Miller (Henry) (suite)
La guerre le force à rentrer aux États-Unis. Il s’installe à Big Sur, en Californie, où il vit dans une retraite de sage, avec sa quatrième épouse et ses enfants. Il y écrit le Temps des assassins, essai sur Rimbaud, et le Sourire au pied de l’échelle (1948), étude sur l’ambiguïté du cirque et des clowns. En 1952, les Livres de ma vie révèlent l’importance de l’ésotérisme et du mysticisme dans son inspiration. Big Sur et les oranges de Jérôme Bosch (1956) explicite cette aspiration à un retour à l’état paradisiaque. Cependant, dans une trilogie, la Crucifixion en rose, il reprend, sur un mode plus romanesque que lyrique, les épisodes autobiographiques des « Tropiques » : Sexus (1949), Plexus (1952 en fr., 1953 en angl.), Nexus (1960).
Sa maison de Big Sur est devenue lieu de pèlerinage pour les « hippies ». L’évangélisme rebelle de Miller se rattache à la tradition anarchiste américaine du « retour à la nature ». Il est l’intermédiaire entre H. Thoreau, W. Whitman et les « hippies ». Cet « expatrié intégral » est en fait très américain.
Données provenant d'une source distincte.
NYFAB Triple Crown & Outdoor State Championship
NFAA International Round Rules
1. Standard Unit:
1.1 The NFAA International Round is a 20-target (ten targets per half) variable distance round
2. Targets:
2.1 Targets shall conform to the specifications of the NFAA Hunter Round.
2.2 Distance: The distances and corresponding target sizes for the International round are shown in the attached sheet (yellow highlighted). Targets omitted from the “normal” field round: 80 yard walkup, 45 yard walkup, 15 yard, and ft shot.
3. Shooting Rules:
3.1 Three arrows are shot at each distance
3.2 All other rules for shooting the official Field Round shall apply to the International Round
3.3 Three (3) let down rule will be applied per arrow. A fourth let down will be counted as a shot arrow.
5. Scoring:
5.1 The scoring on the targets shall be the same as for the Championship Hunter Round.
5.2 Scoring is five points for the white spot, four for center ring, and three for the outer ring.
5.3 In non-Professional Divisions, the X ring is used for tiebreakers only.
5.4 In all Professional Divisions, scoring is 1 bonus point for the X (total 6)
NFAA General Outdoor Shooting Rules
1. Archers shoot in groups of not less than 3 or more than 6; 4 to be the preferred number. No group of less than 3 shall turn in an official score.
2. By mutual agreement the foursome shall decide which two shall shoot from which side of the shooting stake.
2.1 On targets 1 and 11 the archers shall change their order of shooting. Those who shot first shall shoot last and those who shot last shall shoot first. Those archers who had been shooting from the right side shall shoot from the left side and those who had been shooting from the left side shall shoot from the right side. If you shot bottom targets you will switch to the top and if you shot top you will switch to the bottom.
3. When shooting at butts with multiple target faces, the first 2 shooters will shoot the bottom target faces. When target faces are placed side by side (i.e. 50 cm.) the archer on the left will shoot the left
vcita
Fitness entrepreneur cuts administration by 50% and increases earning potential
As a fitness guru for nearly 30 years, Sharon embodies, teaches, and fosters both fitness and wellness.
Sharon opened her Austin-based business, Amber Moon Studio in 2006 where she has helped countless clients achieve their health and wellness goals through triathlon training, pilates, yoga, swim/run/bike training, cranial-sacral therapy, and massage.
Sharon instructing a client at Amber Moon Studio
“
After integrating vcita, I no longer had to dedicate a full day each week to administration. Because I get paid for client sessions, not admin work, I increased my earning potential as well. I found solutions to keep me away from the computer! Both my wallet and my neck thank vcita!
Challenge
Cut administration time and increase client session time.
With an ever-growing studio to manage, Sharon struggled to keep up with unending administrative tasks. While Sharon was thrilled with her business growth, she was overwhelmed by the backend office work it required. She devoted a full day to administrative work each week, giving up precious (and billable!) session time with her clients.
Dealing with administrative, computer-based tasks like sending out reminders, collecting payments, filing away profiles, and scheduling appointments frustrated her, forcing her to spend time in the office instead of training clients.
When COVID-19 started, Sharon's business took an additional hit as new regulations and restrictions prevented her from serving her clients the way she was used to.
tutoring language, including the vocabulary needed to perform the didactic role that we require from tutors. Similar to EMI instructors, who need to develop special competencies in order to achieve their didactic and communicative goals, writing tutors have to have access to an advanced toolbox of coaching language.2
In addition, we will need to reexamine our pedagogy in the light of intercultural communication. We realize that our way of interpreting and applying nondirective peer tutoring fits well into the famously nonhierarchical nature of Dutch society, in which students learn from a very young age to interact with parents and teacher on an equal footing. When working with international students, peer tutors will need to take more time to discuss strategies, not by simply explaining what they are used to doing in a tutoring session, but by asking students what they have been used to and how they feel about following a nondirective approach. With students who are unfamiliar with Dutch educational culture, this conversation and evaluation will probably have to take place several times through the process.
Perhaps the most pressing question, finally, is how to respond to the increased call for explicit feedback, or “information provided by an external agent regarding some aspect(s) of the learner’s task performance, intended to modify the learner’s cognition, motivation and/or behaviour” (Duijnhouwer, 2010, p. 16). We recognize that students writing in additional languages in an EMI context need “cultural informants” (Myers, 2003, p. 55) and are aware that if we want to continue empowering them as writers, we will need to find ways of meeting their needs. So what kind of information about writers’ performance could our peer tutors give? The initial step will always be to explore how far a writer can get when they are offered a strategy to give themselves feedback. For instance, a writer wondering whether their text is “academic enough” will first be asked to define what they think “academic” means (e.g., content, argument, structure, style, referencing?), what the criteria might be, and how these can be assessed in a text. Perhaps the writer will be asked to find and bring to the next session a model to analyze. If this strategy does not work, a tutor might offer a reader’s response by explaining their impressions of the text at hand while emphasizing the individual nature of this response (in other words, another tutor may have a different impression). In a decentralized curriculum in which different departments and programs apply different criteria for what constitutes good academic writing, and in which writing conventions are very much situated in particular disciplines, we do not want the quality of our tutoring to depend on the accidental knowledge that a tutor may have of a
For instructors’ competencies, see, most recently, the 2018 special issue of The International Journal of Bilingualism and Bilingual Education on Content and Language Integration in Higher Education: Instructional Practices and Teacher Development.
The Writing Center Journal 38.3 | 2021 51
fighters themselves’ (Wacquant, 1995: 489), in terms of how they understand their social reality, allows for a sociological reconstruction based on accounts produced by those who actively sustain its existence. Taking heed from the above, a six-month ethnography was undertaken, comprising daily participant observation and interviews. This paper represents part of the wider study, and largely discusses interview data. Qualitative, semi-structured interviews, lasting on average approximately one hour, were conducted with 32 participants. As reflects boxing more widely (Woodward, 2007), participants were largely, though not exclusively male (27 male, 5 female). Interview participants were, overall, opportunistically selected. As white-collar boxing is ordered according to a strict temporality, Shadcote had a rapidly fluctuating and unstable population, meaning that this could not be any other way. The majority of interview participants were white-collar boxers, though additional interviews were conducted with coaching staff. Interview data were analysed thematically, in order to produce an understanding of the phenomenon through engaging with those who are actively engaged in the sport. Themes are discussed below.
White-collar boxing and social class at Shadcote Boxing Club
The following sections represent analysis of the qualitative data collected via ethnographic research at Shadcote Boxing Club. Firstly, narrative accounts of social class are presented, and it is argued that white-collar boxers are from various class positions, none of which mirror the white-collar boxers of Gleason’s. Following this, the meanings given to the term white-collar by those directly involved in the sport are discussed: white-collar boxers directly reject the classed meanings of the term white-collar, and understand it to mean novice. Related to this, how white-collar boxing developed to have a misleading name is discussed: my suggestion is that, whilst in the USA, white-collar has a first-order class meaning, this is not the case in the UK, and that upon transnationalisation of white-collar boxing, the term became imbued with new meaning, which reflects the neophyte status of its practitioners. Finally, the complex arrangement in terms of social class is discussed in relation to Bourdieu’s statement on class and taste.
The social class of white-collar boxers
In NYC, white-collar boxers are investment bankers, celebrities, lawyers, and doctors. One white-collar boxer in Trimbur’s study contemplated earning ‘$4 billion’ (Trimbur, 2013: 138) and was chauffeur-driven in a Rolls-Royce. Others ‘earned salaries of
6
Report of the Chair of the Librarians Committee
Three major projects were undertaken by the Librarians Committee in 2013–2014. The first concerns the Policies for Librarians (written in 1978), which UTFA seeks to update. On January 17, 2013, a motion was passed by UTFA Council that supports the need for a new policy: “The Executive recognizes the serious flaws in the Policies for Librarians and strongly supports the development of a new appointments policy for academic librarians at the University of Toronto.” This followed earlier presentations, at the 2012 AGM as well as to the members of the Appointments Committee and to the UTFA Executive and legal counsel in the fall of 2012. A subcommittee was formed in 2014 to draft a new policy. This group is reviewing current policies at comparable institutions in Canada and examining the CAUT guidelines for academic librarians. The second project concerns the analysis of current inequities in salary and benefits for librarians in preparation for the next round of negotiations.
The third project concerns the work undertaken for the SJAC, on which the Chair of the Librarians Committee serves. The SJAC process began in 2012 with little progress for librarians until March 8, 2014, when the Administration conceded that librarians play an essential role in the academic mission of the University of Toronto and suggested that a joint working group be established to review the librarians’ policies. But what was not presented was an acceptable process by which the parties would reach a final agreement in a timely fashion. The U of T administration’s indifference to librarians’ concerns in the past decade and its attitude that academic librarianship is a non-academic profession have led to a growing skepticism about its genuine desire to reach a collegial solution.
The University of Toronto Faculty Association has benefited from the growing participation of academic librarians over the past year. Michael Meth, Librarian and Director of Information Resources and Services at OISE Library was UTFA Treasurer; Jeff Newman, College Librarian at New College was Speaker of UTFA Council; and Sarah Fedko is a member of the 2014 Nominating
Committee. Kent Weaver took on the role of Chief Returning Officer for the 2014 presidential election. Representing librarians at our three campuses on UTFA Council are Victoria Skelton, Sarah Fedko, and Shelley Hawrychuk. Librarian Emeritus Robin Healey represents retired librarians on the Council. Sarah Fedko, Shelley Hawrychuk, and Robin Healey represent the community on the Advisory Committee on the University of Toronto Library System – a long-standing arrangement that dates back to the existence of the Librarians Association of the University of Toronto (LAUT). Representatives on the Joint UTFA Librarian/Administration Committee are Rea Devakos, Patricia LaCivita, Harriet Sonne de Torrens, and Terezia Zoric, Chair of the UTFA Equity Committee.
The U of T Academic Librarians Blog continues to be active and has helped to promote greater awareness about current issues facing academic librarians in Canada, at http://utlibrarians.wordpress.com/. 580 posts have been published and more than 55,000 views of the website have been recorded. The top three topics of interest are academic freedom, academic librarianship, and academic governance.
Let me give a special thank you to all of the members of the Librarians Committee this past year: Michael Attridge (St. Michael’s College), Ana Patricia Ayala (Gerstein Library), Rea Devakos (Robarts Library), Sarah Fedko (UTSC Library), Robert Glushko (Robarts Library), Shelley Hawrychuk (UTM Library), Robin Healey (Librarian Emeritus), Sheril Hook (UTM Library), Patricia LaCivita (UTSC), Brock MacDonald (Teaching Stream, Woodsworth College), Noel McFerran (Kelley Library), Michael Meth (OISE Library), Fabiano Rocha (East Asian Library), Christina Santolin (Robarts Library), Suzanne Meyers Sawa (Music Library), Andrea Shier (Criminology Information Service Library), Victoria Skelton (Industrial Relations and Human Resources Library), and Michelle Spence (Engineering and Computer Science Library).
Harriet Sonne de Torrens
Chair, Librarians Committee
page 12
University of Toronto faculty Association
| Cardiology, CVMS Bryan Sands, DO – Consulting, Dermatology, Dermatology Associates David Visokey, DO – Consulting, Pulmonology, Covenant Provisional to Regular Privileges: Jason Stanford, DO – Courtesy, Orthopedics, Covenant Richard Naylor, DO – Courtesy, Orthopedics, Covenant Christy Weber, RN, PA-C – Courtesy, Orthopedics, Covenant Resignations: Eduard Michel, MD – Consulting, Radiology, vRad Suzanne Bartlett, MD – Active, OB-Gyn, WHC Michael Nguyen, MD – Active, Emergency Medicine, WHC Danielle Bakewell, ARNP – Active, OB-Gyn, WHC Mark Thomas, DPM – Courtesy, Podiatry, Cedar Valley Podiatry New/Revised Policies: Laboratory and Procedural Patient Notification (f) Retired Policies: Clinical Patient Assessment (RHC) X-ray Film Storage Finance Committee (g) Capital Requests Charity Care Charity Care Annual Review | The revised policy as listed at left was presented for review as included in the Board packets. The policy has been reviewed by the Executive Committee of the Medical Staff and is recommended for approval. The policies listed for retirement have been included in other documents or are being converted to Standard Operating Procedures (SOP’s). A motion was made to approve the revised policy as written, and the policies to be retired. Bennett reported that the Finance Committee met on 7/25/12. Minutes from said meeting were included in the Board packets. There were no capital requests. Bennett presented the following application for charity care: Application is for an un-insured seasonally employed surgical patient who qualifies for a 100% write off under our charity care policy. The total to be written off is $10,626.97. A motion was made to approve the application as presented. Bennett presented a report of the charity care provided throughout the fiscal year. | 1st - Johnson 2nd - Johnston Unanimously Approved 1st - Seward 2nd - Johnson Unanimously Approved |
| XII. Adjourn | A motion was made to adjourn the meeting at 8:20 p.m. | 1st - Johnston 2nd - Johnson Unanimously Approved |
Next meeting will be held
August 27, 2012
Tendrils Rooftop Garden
Son individualisme radical s’inspire du transcendantalisme. Il déclare avec Emerson que « Dieu se trouve en chaque homme ». Comme Thoreau, il veut échapper à la servitude anonyme que la société moderne fait peser sur l’individu. Considérant le refoulement sexuel comme l’aspect le plus traumatisant de la répression sociale, il fait de la liberté sexuelle le symbole même de la libération. Comme D. H. Lawrence, il cherche dans la sexualité les sources d’une vitalité qui remonterait au grand Pan. Son obscénité est une provocation délibérée. Mais c’est l’« âme universelle » d’Emerson qu’il cherche dans la communion sexuelle.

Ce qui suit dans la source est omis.